Tuesday, April 12, 2011

CC--Christianese 11: God is Beauty


--Now, unlike many of the other terms I’ve been describing, the Beauty of God isn’t one that requires a special word, but since it fits in with the other omni’s we’ve been using, I thought it would be worth mentioning here.
--But the idea is quite simple. God is beautiful in the sense that any way in which you truly behold Him (through the eyes, the mind, the spirit, whatever) is always going to entail an overwhelming sense of aesthetic or artistic appeal.
--Beautiful things are things we not merely like to look at, but we lose ourselves momentarily or for an even longer time in looking at them. We long to look at them and find ourselves captivated by them and wanting the experience of seeing them to go on and not end.
--And we want to share that experience immediately with other people.

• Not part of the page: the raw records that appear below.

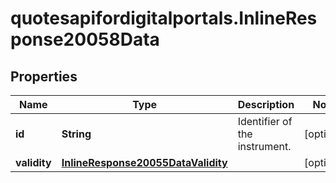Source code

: # quotesapifordigitalportals.InlineResponse20058Data

## Properties

Name | Type | Description | Notes
------------ | ------------- | ------------- | -------------
**id** | **String** | Identifier of the instrument. | [optional] 
**validity** | [**InlineResponse20055DataValidity**](InlineResponse20055DataValidity.md) |  | [optional] 


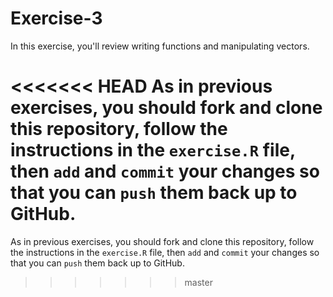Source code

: # Exercise-3
In this exercise, you'll review writing functions and manipulating vectors.

<<<<<<< HEAD
As in previous exercises, you should fork and clone this repository, follow the instructions in the `exercise.R` file, then `add` and `commit` your changes so that you can `push` them back up to GitHub.
=======
As in previous exercises, you should fork and clone this repository,
follow the instructions in the `exercise.R` file, then `add` and
`commit` your changes so that you can `push` them back up to GitHub.
>>>>>>> master
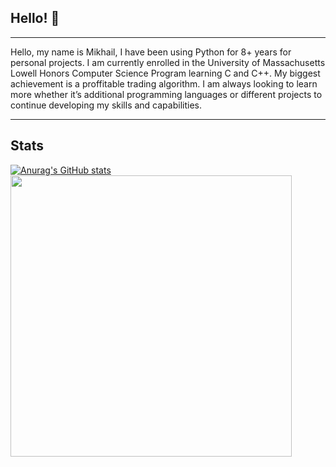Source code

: ## Hello! 👋
---
Hello, my name is Mikhail, I have been using Python for 8+ years for personal projects. I am currently enrolled in the University of Massachusetts Lowell Honors Computer Science Program learning C and C++. My biggest achievement is a proffitable trading algorithm. I am always looking to learn more whether it’s additional programming languages or different projects to continue developing my skills and capabilities.

---
## Stats
[![Anurag's GitHub stats](https://github-readme-stats.vercel.app/api?username=MKrad-Git&theme=dark)](https://github.com/anuraghazra/github-readme-stats)
<img src="https://wakatime.com/share/@018e0fbd-1069-42f3-8004-7b539ce1ba44/3faeab12-02e3-4690-b8b9-6adf091a6159.svg" height = '450'/>


<!--
**MKrad-Git/MKrad-Git** is a ✨ _special_ ✨ repository because its `README.md` (this file) appears on your GitHub profile.

Here are some ideas to get you started:

- 🔭 I’m currently working on ...
- 🌱 I’m currently learning ...
- 👯 I’m looking to collaborate on ...
- 🤔 I’m looking for help with ...
- 💬 Ask me about ...
- 📫 How to reach me: ...
- 😄 Pronouns: ...
- ⚡ Fun fact: ...
-->
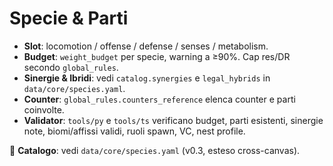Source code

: # Specie & Parti

- **Slot**: locomotion / offense / defense / senses / metabolism.
- **Budget**: `weight_budget` per specie, warning a ≥90%. Cap res/DR secondo `global_rules`.
- **Sinergie & Ibridi**: vedi `catalog.synergies` e `legal_hybrids` in `data/core/species.yaml`.
- **Counter**: `global_rules.counters_reference` elenca counter e parti coinvolte.
- **Validator**: `tools/py` e `tools/ts` verificano budget, parti esistenti, sinergie note, biomi/affissi validi, ruoli spawn, VC, nest profile.

📄 **Catalogo**: vedi `data/core/species.yaml` (v0.3, esteso cross-canvas).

--And this is merely the way it works with our visual sense.
--Every experience like this is really a pointer toward the Beauty of God, Who is so compelling and majestic that we literally lose awareness of anything else when we are near Him or in “sight” of Him.
--So it’s not merely that God is beautiful. That’s obvious.
--It’s that God is Beauty itself in the sense that all other forms and experiences of beauty are just reminders or hints of Him and that He is the source and standard of the very idea of something being aesthetically appealing.
--That’s why when people speak of God, they always find themselves a bit stymied by the limits of language, just as it’s virtually impossible to convey love in words. So we must resort to poetry or to song or dance to somehow convey the depth and motivational power of encountering something so beautiful.
--It’s also interesting as an after-note that there’s no widely used term for this one, perhaps Omnibellus or Omnibellaforma, but I know not nearly enough Latin to invent words in that language.